• [Fragmento para leer]:
La profunda verdad que enuncia San Agustín, con su característica frescura y agudeza,
puede resumirse así: los males de nuestro tiempo son los peores de toda la historia,
simplemente porque son los nuestros. Así podemos hacer verdad lo que dice el profeta
Daniel: “serán tiempos difíciles, como no los ha habido desde que hubo naciones hasta
ahora.” Pues las dificultades y los problemas con las que tenemos que enfrentarnos
nosotros, en nuestro tiempo, ya no son las dificultades y los problemas sabidos sin dolor
y escritos en una página de la historia, sino que son los que nosotros mismos tenemos
realmente que padecer.
De este modo, atendiendo a los signos del “fin del mundo” que experimentamos en
nuestro tiempo, podemos reinterpretarlos así: no son tanto los signos del fin (temporal)
del mundo (que ni sabemos cuándo será, ni lo podemos saber, ni, en consecuencia,
debemos preocuparnos de ello), sino los signos y la expresión de los límites del mundo.

• [Datos de la fuente]:
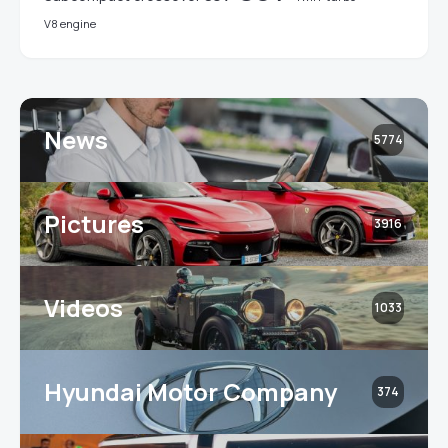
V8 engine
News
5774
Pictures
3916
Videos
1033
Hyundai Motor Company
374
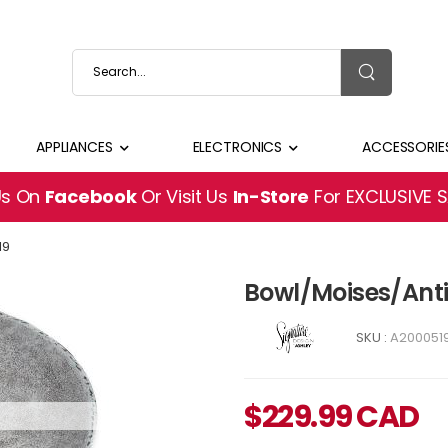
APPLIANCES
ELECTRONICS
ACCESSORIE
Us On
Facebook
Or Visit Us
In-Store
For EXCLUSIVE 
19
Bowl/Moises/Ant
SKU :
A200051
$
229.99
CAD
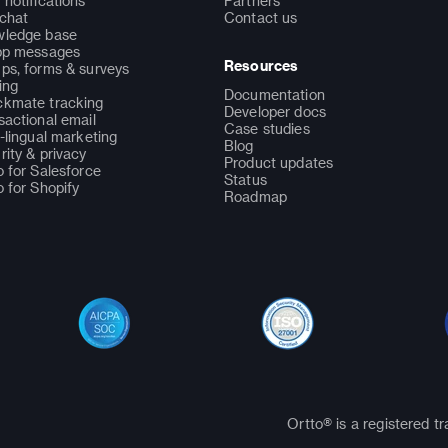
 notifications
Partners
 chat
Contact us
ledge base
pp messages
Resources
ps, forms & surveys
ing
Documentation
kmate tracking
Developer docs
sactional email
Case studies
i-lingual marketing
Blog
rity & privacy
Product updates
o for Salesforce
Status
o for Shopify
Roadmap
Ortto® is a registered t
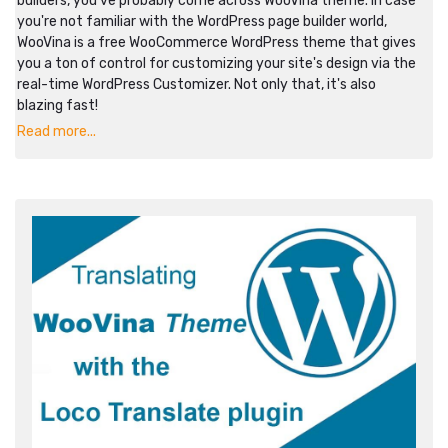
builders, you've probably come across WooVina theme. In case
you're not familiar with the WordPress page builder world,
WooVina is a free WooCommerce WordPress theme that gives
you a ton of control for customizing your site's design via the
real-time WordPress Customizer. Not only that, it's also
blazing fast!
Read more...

* * *

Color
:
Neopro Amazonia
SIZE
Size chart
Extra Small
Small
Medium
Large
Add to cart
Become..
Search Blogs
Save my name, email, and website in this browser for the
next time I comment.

...

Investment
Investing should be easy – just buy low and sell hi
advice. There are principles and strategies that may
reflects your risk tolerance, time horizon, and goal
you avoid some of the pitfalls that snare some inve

• [Descripción del ejercicio]: Indica, según el fragmento, por qué los males de nuestro tiempo son los peores de toda la historia. El listado procede de una fuente distinta a la del fragmento.

• [Resultado]: Simplemente porque son los nuestros.